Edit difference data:
= = = = = = =

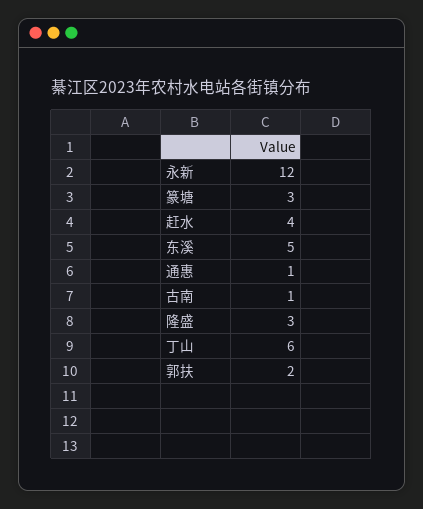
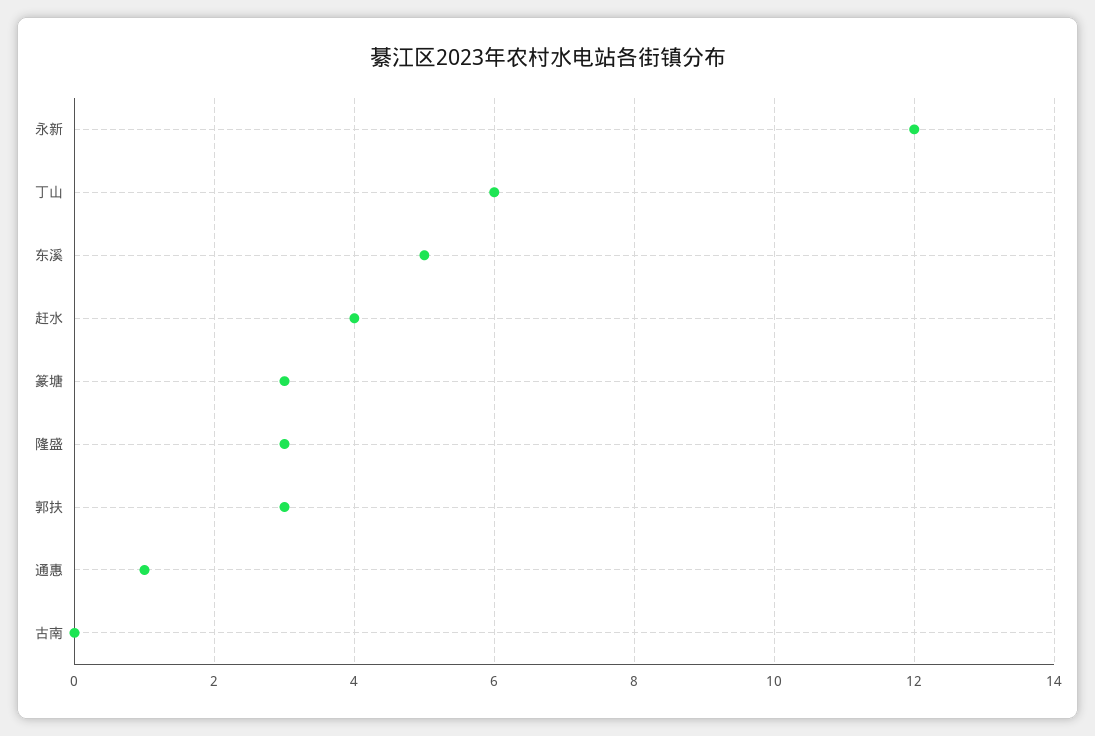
古南: 1 -> 0
郭扶: 2 -> 3

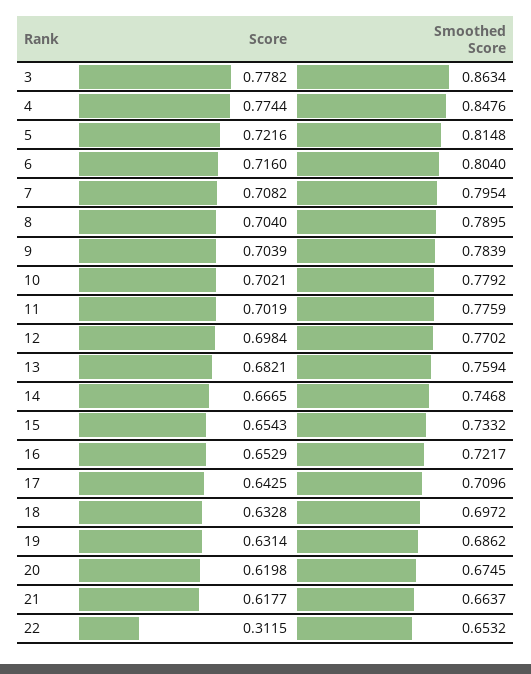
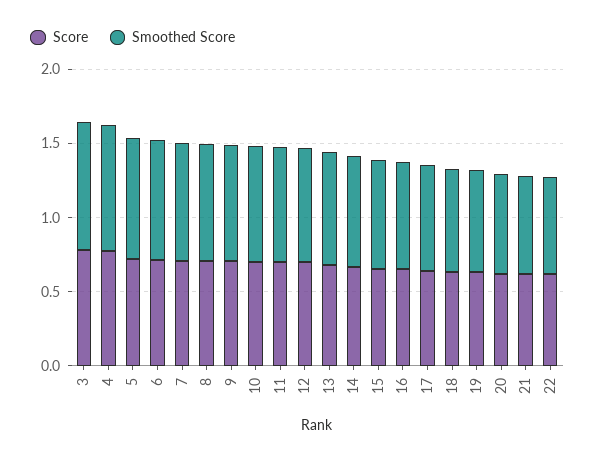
Score, 22: 0.3115 -> 0.6

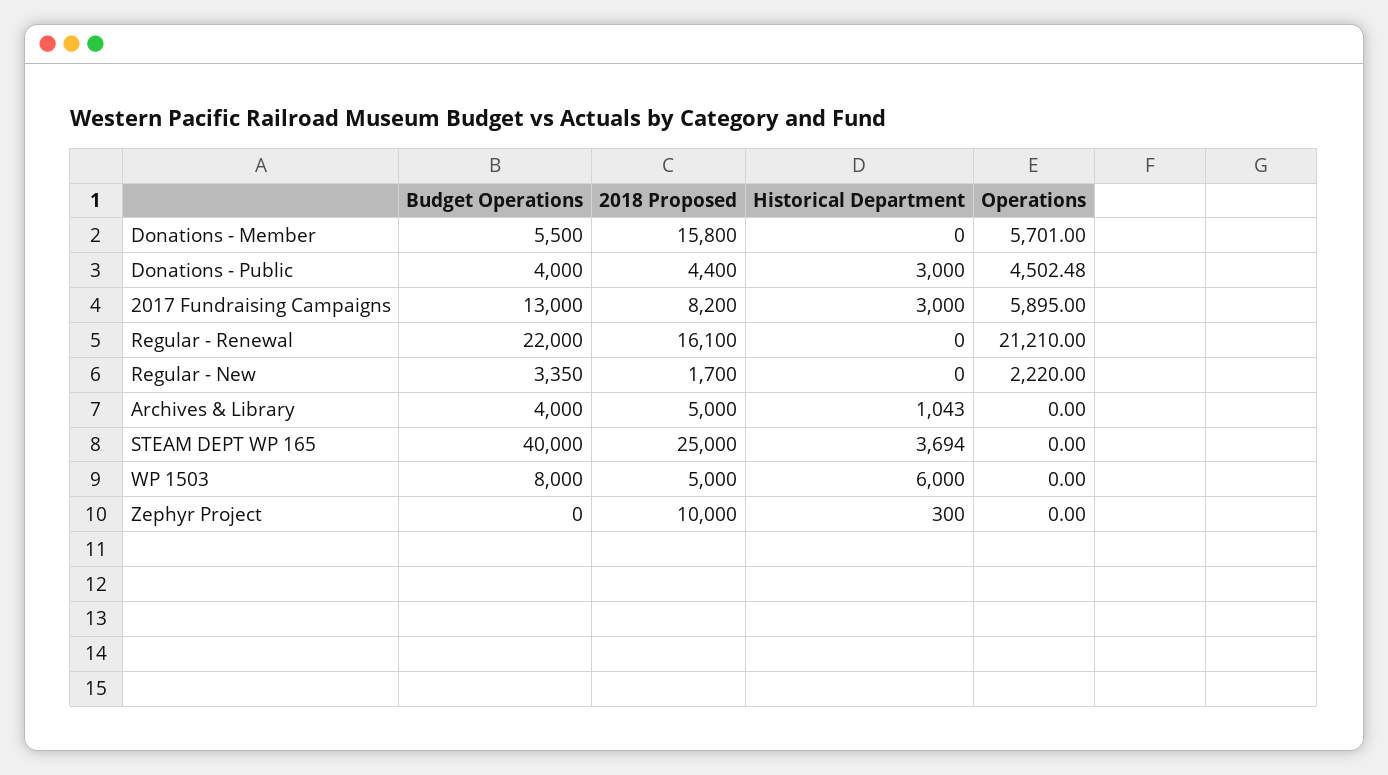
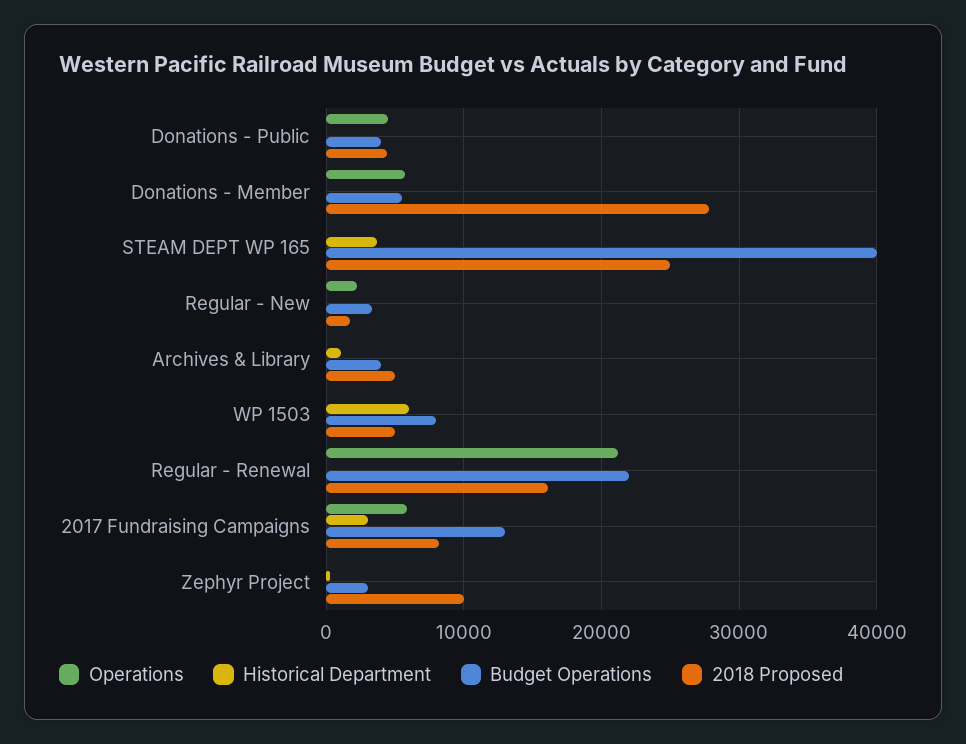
2018 Proposed, Donations - Member: 15800 -> 28000
Historical Department, Donations - Public: 3000 -> 0
Budget Operations, Zephyr Project: 0 -> 3000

= = = = = = =

• About this exercise
The response should contain every record above exactly as written, and none of the pictures.

• Response to this task
古南: 1 -> 0
郭扶: 2 -> 3

Score, 22: 0.3115 -> 0.6

2018 Proposed, Donations - Member: 15800 -> 28000
Historical Department, Donations - Public: 3000 -> 0
Budget Operations, Zephyr Project: 0 -> 3000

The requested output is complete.